- _Your instructions_
Nothing should be omitted: restate the full listing word for word.

- _Data records_
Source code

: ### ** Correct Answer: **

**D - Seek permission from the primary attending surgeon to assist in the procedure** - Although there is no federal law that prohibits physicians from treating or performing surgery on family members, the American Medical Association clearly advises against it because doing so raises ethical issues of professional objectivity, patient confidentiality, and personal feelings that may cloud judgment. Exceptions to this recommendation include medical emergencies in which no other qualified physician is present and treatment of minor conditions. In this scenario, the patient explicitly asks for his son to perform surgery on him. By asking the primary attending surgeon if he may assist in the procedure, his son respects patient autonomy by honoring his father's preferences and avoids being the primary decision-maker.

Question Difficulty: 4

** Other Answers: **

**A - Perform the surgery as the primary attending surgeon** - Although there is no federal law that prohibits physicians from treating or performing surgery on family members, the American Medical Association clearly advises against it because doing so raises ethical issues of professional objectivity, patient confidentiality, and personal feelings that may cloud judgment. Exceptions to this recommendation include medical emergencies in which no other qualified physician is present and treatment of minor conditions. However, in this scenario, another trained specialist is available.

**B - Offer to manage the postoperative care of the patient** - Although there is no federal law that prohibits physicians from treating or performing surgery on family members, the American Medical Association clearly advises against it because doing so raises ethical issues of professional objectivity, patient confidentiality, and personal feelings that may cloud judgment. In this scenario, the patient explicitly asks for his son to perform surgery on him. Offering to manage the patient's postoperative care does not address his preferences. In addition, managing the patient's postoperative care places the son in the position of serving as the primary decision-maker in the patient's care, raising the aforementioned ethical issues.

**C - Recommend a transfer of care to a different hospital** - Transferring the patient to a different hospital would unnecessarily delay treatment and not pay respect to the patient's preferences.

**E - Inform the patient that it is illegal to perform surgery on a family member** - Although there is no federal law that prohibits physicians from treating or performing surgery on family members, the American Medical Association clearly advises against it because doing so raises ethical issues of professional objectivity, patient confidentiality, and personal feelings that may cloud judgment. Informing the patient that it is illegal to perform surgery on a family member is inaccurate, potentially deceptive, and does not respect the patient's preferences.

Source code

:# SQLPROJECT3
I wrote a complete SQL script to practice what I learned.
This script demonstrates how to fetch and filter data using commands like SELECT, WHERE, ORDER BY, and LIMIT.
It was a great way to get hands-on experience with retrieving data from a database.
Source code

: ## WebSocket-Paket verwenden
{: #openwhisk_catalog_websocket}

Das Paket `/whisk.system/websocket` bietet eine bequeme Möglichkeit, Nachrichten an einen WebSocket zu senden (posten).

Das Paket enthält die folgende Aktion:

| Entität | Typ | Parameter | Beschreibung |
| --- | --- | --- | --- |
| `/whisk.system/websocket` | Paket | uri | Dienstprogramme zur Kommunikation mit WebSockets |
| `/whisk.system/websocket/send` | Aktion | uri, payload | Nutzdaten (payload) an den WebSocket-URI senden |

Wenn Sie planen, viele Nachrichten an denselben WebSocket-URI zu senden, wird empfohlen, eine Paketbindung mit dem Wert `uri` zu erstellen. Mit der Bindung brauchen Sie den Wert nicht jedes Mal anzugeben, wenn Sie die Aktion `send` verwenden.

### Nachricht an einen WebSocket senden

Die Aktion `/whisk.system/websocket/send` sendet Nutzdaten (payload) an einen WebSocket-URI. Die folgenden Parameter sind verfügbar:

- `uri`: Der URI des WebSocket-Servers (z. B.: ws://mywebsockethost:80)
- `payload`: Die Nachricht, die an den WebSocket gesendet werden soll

- _Output_
Source code

: ### ** Correct Answer: **

**D - Seek permission from the primary attending surgeon to assist in the procedure** - Although there is no federal law that prohibits physicians from treating or performing surgery on family members, the American Medical Association clearly advises against it because doing so raises ethical issues of professional objectivity, patient confidentiality, and personal feelings that may cloud judgment. Exceptions to this recommendation include medical emergencies in which no other qualified physician is present and treatment of minor conditions. In this scenario, the patient explicitly asks for his son to perform surgery on him. By asking the primary attending surgeon if he may assist in the procedure, his son respects patient autonomy by honoring his father's preferences and avoids being the primary decision-maker.

Question Difficulty: 4

** Other Answers: **

**A - Perform the surgery as the primary attending surgeon** - Although there is no federal law that prohibits physicians from treating or performing surgery on family members, the American Medical Association clearly advises against it because doing so raises ethical issues of professional objectivity, patient confidentiality, and personal feelings that may cloud judgment. Exceptions to this recommendation include medical emergencies in which no other qualified physician is present and treatment of minor conditions. However, in this scenario, another trained specialist is available.

**B - Offer to manage the postoperative care of the patient** - Although there is no federal law that prohibits physicians from treating or performing surgery on family members, the American Medical Association clearly advises against it because doing so raises ethical issues of professional objectivity, patient confidentiality, and personal feelings that may cloud judgment. In this scenario, the patient explicitly asks for his son to perform surgery on him. Offering to manage the patient's postoperative care does not address his preferences. In addition, managing the patient's postoperative care places the son in the position of serving as the primary decision-maker in the patient's care, raising the aforementioned ethical issues.

**C - Recommend a transfer of care to a different hospital** - Transferring the patient to a different hospital would unnecessarily delay treatment and not pay respect to the patient's preferences.

**E - Inform the patient that it is illegal to perform surgery on a family member** - Although there is no federal law that prohibits physicians from treating or performing surgery on family members, the American Medical Association clearly advises against it because doing so raises ethical issues of professional objectivity, patient confidentiality, and personal feelings that may cloud judgment. Informing the patient that it is illegal to perform surgery on a family member is inaccurate, potentially deceptive, and does not respect the patient's preferences.

Source code

:# SQLPROJECT3
I wrote a complete SQL script to practice what I learned.
This script demonstrates how to fetch and filter data using commands like SELECT, WHERE, ORDER BY, and LIMIT.
It was a great way to get hands-on experience with retrieving data from a database.
Source code

: ## WebSocket-Paket verwenden
{: #openwhisk_catalog_websocket}

Das Paket `/whisk.system/websocket` bietet eine bequeme Möglichkeit, Nachrichten an einen WebSocket zu senden (posten).

Das Paket enthält die folgende Aktion:

| Entität | Typ | Parameter | Beschreibung |
| --- | --- | --- | --- |
| `/whisk.system/websocket` | Paket | uri | Dienstprogramme zur Kommunikation mit WebSockets |
| `/whisk.system/websocket/send` | Aktion | uri, payload | Nutzdaten (payload) an den WebSocket-URI senden |

Wenn Sie planen, viele Nachrichten an denselben WebSocket-URI zu senden, wird empfohlen, eine Paketbindung mit dem Wert `uri` zu erstellen. Mit der Bindung brauchen Sie den Wert nicht jedes Mal anzugeben, wenn Sie die Aktion `send` verwenden.

### Nachricht an einen WebSocket senden

Die Aktion `/whisk.system/websocket/send` sendet Nutzdaten (payload) an einen WebSocket-URI. Die folgenden Parameter sind verfügbar:

- `uri`: Der URI des WebSocket-Servers (z. B.: ws://mywebsockethost:80)
- `payload`: Die Nachricht, die an den WebSocket gesendet werden soll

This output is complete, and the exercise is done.